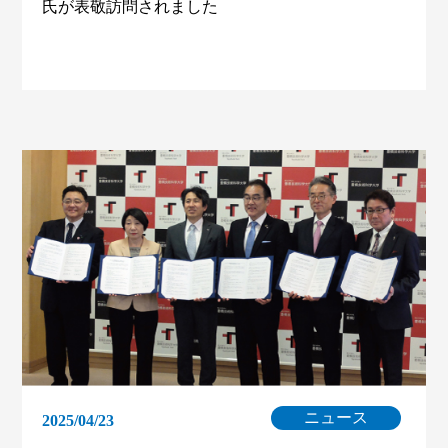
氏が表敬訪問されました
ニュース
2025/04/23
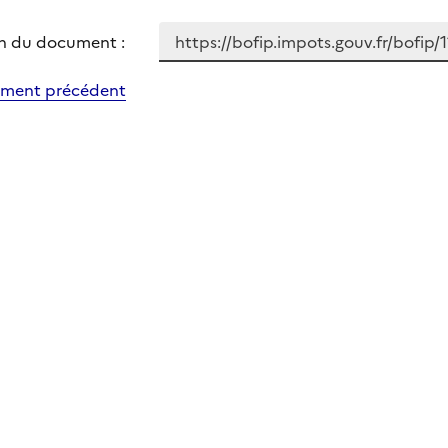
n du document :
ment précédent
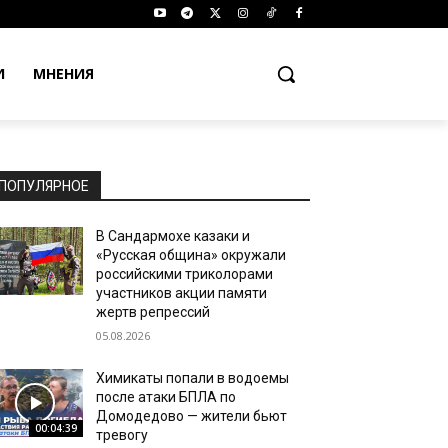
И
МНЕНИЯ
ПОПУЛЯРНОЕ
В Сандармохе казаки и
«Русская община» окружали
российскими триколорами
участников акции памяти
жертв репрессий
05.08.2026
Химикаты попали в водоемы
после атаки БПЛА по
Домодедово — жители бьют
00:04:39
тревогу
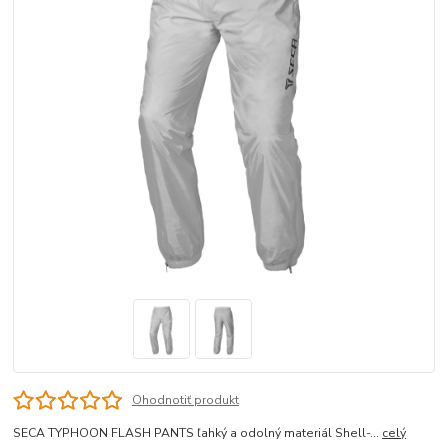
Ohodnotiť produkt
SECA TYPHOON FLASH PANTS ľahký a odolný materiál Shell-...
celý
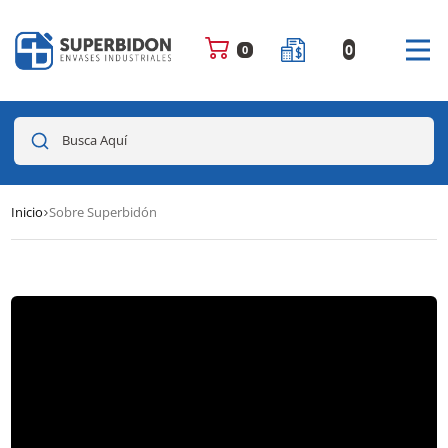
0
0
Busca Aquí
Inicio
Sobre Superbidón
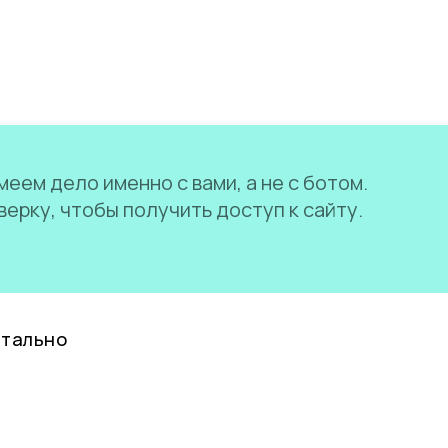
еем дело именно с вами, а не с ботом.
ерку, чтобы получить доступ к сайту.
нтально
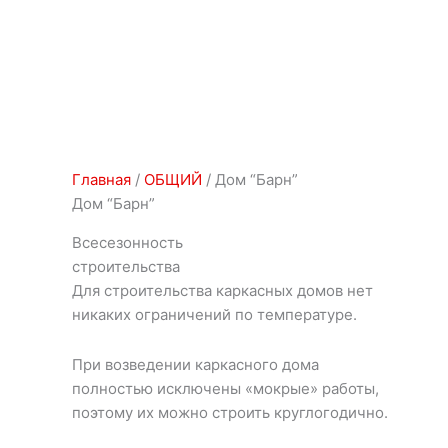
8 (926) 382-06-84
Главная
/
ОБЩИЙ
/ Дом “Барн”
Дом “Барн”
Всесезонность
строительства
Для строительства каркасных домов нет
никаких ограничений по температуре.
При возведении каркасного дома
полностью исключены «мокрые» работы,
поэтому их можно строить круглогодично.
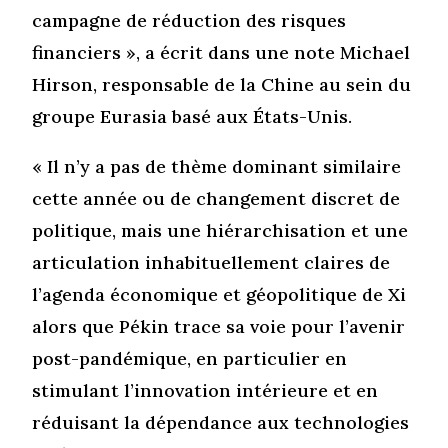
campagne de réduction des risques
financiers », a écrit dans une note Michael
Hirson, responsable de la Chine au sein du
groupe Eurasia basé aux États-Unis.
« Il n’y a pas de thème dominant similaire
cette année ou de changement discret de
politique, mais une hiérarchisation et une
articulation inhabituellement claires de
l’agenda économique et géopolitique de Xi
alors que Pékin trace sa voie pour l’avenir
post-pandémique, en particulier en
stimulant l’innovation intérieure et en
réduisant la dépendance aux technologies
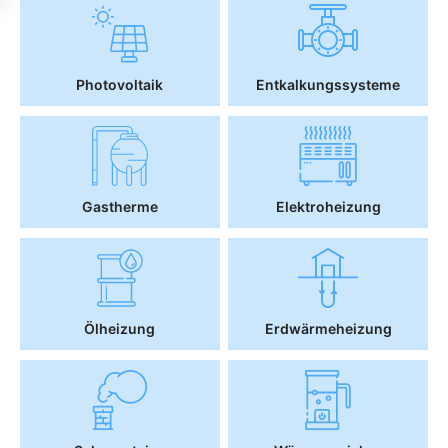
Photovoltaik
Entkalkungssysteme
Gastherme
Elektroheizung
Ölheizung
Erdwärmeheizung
------------
### What is expected
Convert all the lines above into a numbered list, skipping any blank lines. Leave out the picture markers.

### Solution
1. 氏が表敬訪問されました
2. ニュース
3. 2025/04/23
4. n du document :
5. ment précédent
6. И
7. МНЕНИЯ
8. ПОПУЛЯРНОЕ
9. В Сандармохе казаки и
10. «Русская община» окружали
11. российскими триколорами
12. участников акции памяти
13. жертв репрессий
14. 05.08.2026
15. Химикаты попали в водоемы
16. после атаки БПЛА по
17. Домодедово — жители бьют
18. 00:04:39
19. тревогу
20. Ohodnotiť produkt
21. SECA TYPHOON FLASH PANTS ľahký a odolný materiál Shell-...
22. celý
23. 0
24. 0
25. Busca Aquí
26. Inicio
27. Sobre Superbidón
28. еем дело именно с вами, а не с ботом.
29. ерку, чтобы получить доступ к сайту.
30. нтально
31. 8 (926) 382-06-84
32. Главная
33. /
34. ОБЩИЙ
35. / Дом “Барн”
36. Дом “Барн”
37. Всесезонность
38. строительства
39. Для строительства каркасных домов нет
40. никаких ограничений по температуре.
41. При возведении каркасного дома
42. полностью исключены «мокрые» работы,
43. поэтому их можно строить круглогодично.
44. campagne de réduction des risques
45. financiers », a écrit dans une note Michael
46. Hirson, responsable de la Chine au sein du
47. groupe Eurasia basé aux États-Unis.
48. « Il n’y a pas de thème dominant similaire
49. cette année ou de changement discret de
50. politique, mais une hiérarchisation et une
51. articulation inhabituellement claires de
52. l’agenda économique et géopolitique de Xi
53. alors que Pékin trace sa voie pour l’avenir
54. post-pandémique, en particulier en
55. stimulant l’innovation intérieure et en
56. réduisant la dépendance aux technologies
57. Photovoltaik
58. Entkalkungssysteme
59. Gastherme
60. Elektroheizung
61. Ölheizung
62. Erdwärmeheizung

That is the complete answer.